Vergleich der Anteile der Proben von Getreiden und Getreidemahlerzeugnissen aus Mühlenbetrieben mit einer nicht bestimmbaren Mykotoxinbelastung (< Bestimmungsgrenze) oder einer Mykotoxinkonzentration unterhalb der Höchstgehalte bzw. Richtwerte für das Erntejahr 2021 mit Proben aus vergleichbaren Zeiträumen der Vorjahre.
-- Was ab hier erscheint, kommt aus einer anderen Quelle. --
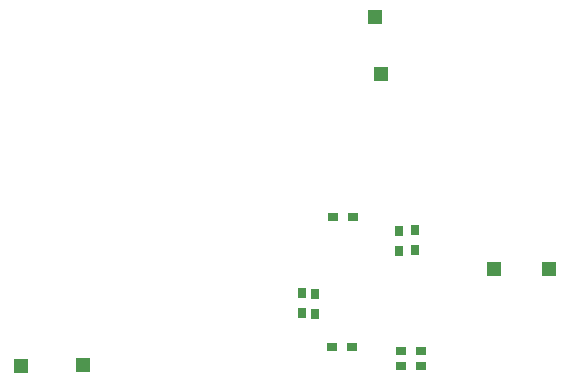
<source format=gbr>
G04 DipTrace 3.2.0.1*
G04 BottomPaste.gbr*
%MOIN*%
G04 #@! TF.FileFunction,Paste,Bot*
G04 #@! TF.Part,Single*
%ADD37R,0.031496X0.035433*%
%ADD89R,0.051181X0.051181*%
%ADD95R,0.035433X0.031496*%
%FSLAX26Y26*%
G04*
G70*
G90*
G75*
G01*
G04 BotPaste*
%LPD*%
D37*
X1496063Y1311024D3*
Y1244094D3*
X1541339Y1309055D3*
Y1242126D3*
D95*
X1667323Y1564961D3*
X1600394D3*
X1826772Y1066929D3*
X1893701D3*
X1596457Y1131890D3*
X1663386D3*
D37*
X1820866Y1450787D3*
Y1517717D3*
X1874016Y1452756D3*
Y1519685D3*
D95*
X1826772Y1118110D3*
X1893701D3*
D89*
X765714Y1070866D3*
X560990Y1066929D3*
X1740157Y2232283D3*
X1759843Y2039370D3*
X2318898Y1389764D3*
X2137795D3*
M02*

</source>
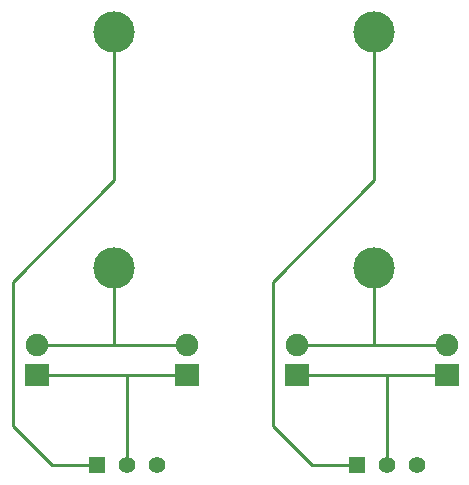
<source format=gbr>
G04 #@! TF.FileFunction,Copper,L1,Top,Signal*
%FSLAX46Y46*%
G04 Gerber Fmt 4.6, Leading zero omitted, Abs format (unit mm)*
G04 Created by KiCad (PCBNEW 4.0.2-4+6225~38~ubuntu15.10.1-stable) date Sun 03 Apr 2016 18:07:33 BST*
%MOMM*%
G01*
G04 APERTURE LIST*
%ADD10C,0.150000*%
%ADD11R,1.397000X1.397000*%
%ADD12C,1.397000*%
%ADD13R,2.000000X1.900000*%
%ADD14C,1.900000*%
%ADD15C,3.500120*%
%ADD16C,0.250000*%
G04 APERTURE END LIST*
D10*
D11*
X63500000Y-106680000D03*
D12*
X66040000Y-106680000D03*
X68580000Y-106680000D03*
D13*
X58420000Y-99060000D03*
D14*
X58420000Y-96520000D03*
D13*
X71120000Y-99060000D03*
D14*
X71120000Y-96520000D03*
D15*
X65000000Y-90000000D03*
X65000000Y-70000000D03*
D11*
X85500000Y-106680000D03*
D12*
X88040000Y-106680000D03*
X90580000Y-106680000D03*
D13*
X80420000Y-99060000D03*
D14*
X80420000Y-96520000D03*
D13*
X93120000Y-99060000D03*
D14*
X93120000Y-96520000D03*
D15*
X87000000Y-90000000D03*
X87000000Y-70000000D03*
D16*
X65000000Y-70000000D02*
X65000000Y-82574000D01*
X59690000Y-106680000D02*
X63500000Y-106680000D01*
X56388000Y-103378000D02*
X59690000Y-106680000D01*
X56388000Y-91186000D02*
X56388000Y-103378000D01*
X65000000Y-82574000D02*
X56388000Y-91186000D01*
X66040000Y-106680000D02*
X66040000Y-99060000D01*
X58420000Y-99060000D02*
X66040000Y-99060000D01*
X66040000Y-99060000D02*
X71120000Y-99060000D01*
X65000000Y-90000000D02*
X65000000Y-96496000D01*
X65000000Y-96496000D02*
X64976000Y-96520000D01*
X64976000Y-96520000D02*
X58420000Y-96520000D01*
X65024000Y-96520000D02*
X71120000Y-96520000D01*
X65000000Y-96496000D02*
X65024000Y-96520000D01*
X87000000Y-70000000D02*
X87000000Y-82574000D01*
X81690000Y-106680000D02*
X85500000Y-106680000D01*
X78388000Y-103378000D02*
X81690000Y-106680000D01*
X78388000Y-91186000D02*
X78388000Y-103378000D01*
X87000000Y-82574000D02*
X78388000Y-91186000D01*
X88040000Y-106680000D02*
X88040000Y-99060000D01*
X80420000Y-99060000D02*
X88040000Y-99060000D01*
X88040000Y-99060000D02*
X93120000Y-99060000D01*
X87000000Y-90000000D02*
X87000000Y-96496000D01*
X87000000Y-96496000D02*
X86976000Y-96520000D01*
X86976000Y-96520000D02*
X80420000Y-96520000D01*
X87024000Y-96520000D02*
X93120000Y-96520000D01*
X87000000Y-96496000D02*
X87024000Y-96520000D01*
M02*

</source>
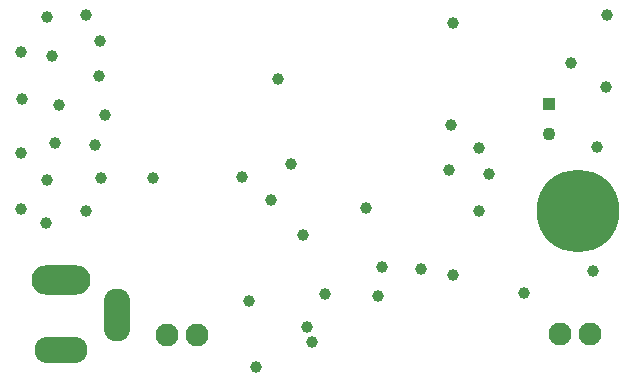
<source format=gbr>
%TF.GenerationSoftware,KiCad,Pcbnew,7.0.5-0*%
%TF.CreationDate,2023-07-07T08:59:55-04:00*%
%TF.ProjectId,PierogiNixiePSU,50696572-6f67-4694-9e69-786965505355,rev?*%
%TF.SameCoordinates,Original*%
%TF.FileFunction,Copper,L4,Bot*%
%TF.FilePolarity,Positive*%
%FSLAX46Y46*%
G04 Gerber Fmt 4.6, Leading zero omitted, Abs format (unit mm)*
G04 Created by KiCad (PCBNEW 7.0.5-0) date 2023-07-07 08:59:55*
%MOMM*%
%LPD*%
G01*
G04 APERTURE LIST*
%TA.AperFunction,ComponentPad*%
%ADD10C,1.950000*%
%TD*%
%TA.AperFunction,ComponentPad*%
%ADD11C,0.800000*%
%TD*%
%TA.AperFunction,ComponentPad*%
%ADD12C,7.000000*%
%TD*%
%TA.AperFunction,ComponentPad*%
%ADD13R,1.100000X1.100000*%
%TD*%
%TA.AperFunction,ComponentPad*%
%ADD14C,1.100000*%
%TD*%
%TA.AperFunction,ComponentPad*%
%ADD15O,5.000000X2.500000*%
%TD*%
%TA.AperFunction,ComponentPad*%
%ADD16O,4.500000X2.250000*%
%TD*%
%TA.AperFunction,ComponentPad*%
%ADD17O,2.250000X4.500000*%
%TD*%
%TA.AperFunction,ViaPad*%
%ADD18C,1.000000*%
%TD*%
G04 APERTURE END LIST*
D10*
%TO.P,J1,1,1*%
%TO.N,GND*%
X130430000Y-117000000D03*
%TO.P,J1,2,2*%
%TO.N,Net-(C1-+)*%
X132970000Y-117000000D03*
%TD*%
D11*
%TO.P,H1,1*%
%TO.N,N/C*%
X162600000Y-106500000D03*
X163368845Y-104643845D03*
X163368845Y-108356155D03*
X165225000Y-103875000D03*
D12*
X165225000Y-106500000D03*
D11*
X165225000Y-109125000D03*
X167081155Y-104643845D03*
X167081155Y-108356155D03*
X167850000Y-106500000D03*
%TD*%
D13*
%TO.P,C4,1,+*%
%TO.N,Net-(C4-+)*%
X162800000Y-97450000D03*
D14*
%TO.P,C4,2,-*%
%TO.N,GND*%
X162800000Y-99950000D03*
%TD*%
D10*
%TO.P,J2,1,1*%
%TO.N,Net-(C4-+)*%
X163730000Y-116900000D03*
%TO.P,J2,2,2*%
%TO.N,GND*%
X166270000Y-116900000D03*
%TD*%
D15*
%TO.P,J3,1*%
%TO.N,Net-(C1-+)*%
X121500000Y-112300000D03*
D16*
%TO.P,J3,2*%
%TO.N,GND*%
X121500000Y-118300000D03*
D17*
%TO.P,J3,3*%
X126200000Y-115300000D03*
%TD*%
D18*
%TO.N,GND*%
X118100000Y-106300000D03*
X142700000Y-117600000D03*
X121300000Y-97500000D03*
X124400000Y-100900000D03*
X160700000Y-113400000D03*
X152000000Y-111400000D03*
X137400000Y-114100000D03*
X123596113Y-89890947D03*
X118200000Y-97000000D03*
X167600000Y-96000000D03*
X125200000Y-98400000D03*
X166500000Y-111600000D03*
X124900000Y-103700000D03*
X166900000Y-101100000D03*
X121000000Y-100700000D03*
X154700000Y-111900000D03*
X142000000Y-108500000D03*
X164700000Y-94000000D03*
X124700000Y-95100000D03*
X156900000Y-106500000D03*
X124800000Y-92100000D03*
X139900000Y-95300000D03*
X118100000Y-93000000D03*
X141000000Y-102500000D03*
X120300000Y-90100000D03*
X157700000Y-103400000D03*
X154300000Y-103000000D03*
X143800000Y-113500000D03*
X156900000Y-101200000D03*
X120200000Y-107500000D03*
X154500000Y-99200000D03*
X120700000Y-93400000D03*
X148700000Y-111200000D03*
X139300000Y-105600000D03*
X123600000Y-106500000D03*
X147300000Y-106200000D03*
X148300000Y-113700000D03*
X142300000Y-116300000D03*
X136800000Y-103600000D03*
X154700000Y-90600000D03*
X120300000Y-103900000D03*
X129300000Y-103700000D03*
X138000000Y-119700000D03*
X167700000Y-89900000D03*
X118100000Y-101600000D03*
%TD*%
M02*

</source>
Keine der Getreideproben aus dem Erntejahr 2021 musste wegen einer Überschreitung der Höchstgehalte an Mykotoxinen beanstandet werden. Allerdings war ein höherer Anteil der Proben aus dem Erntejahr 2021 (69 %) mit Mykotoxinen unterhalb der Höchstgehalte belastet als in den Vorjahren (z. B. 2020: 48 %). Insbesondere die von Pilzen der Gattung Fusarium gebildeten Mykotoxine Zearalenon und Deoxynivalenol wurden deutlich häufiger gefunden als bei Proben aus demselben Zeitraum im Jahr 2020.
Als Fazit bleibt festzuhalten, dass die Belastung von Getreiden und Getreidemahlerzeugnissen aus dem Erntejahr 2021 auf einem höheren Niveau liegt als in vorherigen Zeiträumen, jedoch nicht so hoch wie ursprünglich befürchtet.